Lake Oswego's portion of Willamette River Greenway Trail nears completion
A roughly 80-mile long vision might still seem like just that — a vision — but Lake Oswego's portion of the Willamette River Greenway Trail is nearing completion.
The trail is a series of multi-use paths in Lake Oswego, Sellwood, West Linn and Portland, with a vision that one day they will all be connected.
"The Willamette River Greenway Trail follows the east and west banks of the Willamette River from Champoeg State Park to the river's confluence with the Columbia in North Portland," according to Metro's Regional Trails and Greenways brochure. "Major built segments include trails at Willamette Park and Mary S. Young State Park in West Linn, George Rogers Park and Foothills Park in Lake Oswego and Tom McCall Waterfront Park and the Vera Katz Eastbank Esplanade in Portland. Portland has plans to complete the North Portland Willamette Greenway Trail, and someday a world-class trail will follow the Willamette Shore Trolley Line from Lake Oswego to John's Landing."
Lake Oswego Parks Director Ivan Anderholm said the Willamette River Greenway Trail has been identified as a regional trail connection by both Metro and the city of Lake Oswego for quite some time.
"It was adopted as part of our trail and pathway plan in the early 2000s," said Anderholm, adding that as far as Lake Oswego is concerned, the pedestrian and bike pathway connects Foothills Park to George Rogers Park and down to Old River Road and Mary S. Young Park in West Linn. "Eventually the project will connect to the Terwilliger pedestrian/bike pathway that goes up toward Lewis and Clark and potentially to the north all the way up to (the) Sellwood Bridge and south waterfront."
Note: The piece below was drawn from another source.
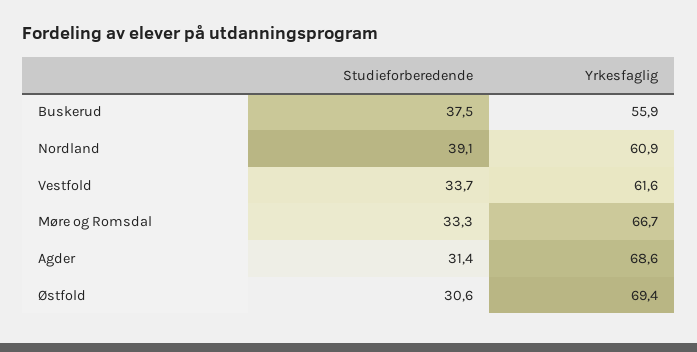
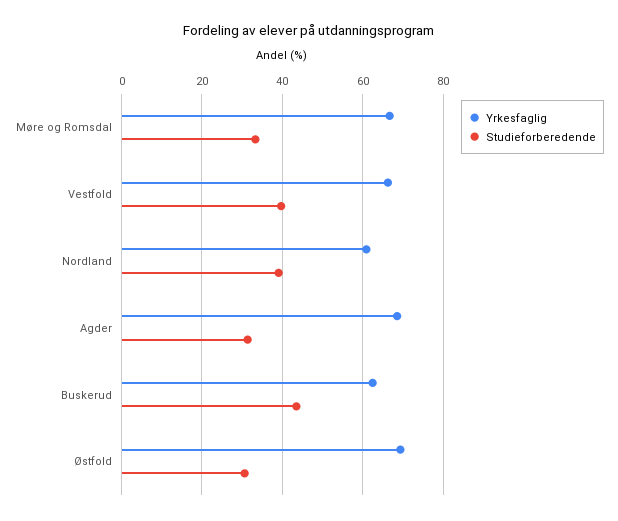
Studieforberedende, Buskerud: 37.5 -> 44
Yrkesfaglig, Buskerud: 55.9 -> 62
Studieforberedende, Vestfold: 33.7 -> 40
Yrkesfaglig, Vestfold: 61.6 -> 66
The Roehr City Park path was reconstructed and finished in November. The path had root damage and the narrow bridges over the creek needed to be improved. The bridges were replaced with culverts and a wider foot bridge was placed over a section of the creek.
"(It's) a really good example of what the trail will look like when it's finished," Anderholm said.
The pathway is paved from Foothills through Roehr Park down along the Willamette River. To connect the trail to George Rogers Park, Anderholm said they've acquired the easements needed to build the trail, except for two private properties along the route.
During the Dec. 15 Lake Oswego City Council meeting, councilors approved a modification of the alignment of the easement as well as a resolution of necessity, which would allow the city to proceed with the steps to acquire the two easements by eminent domain — the right of the government to take ownership of a private property and convert it to a public use, so long as "just compensation" is awarded to the owner — if necessary.
"The city is currently in communication with the last two property owners," Anderholm said. "It is done (the Lake Oswego portion of the trail) with the exception of the connection to Terwilliger and the connection to the north. Those two connections have not been fully studied, analyzed or figured out how that's going to happen."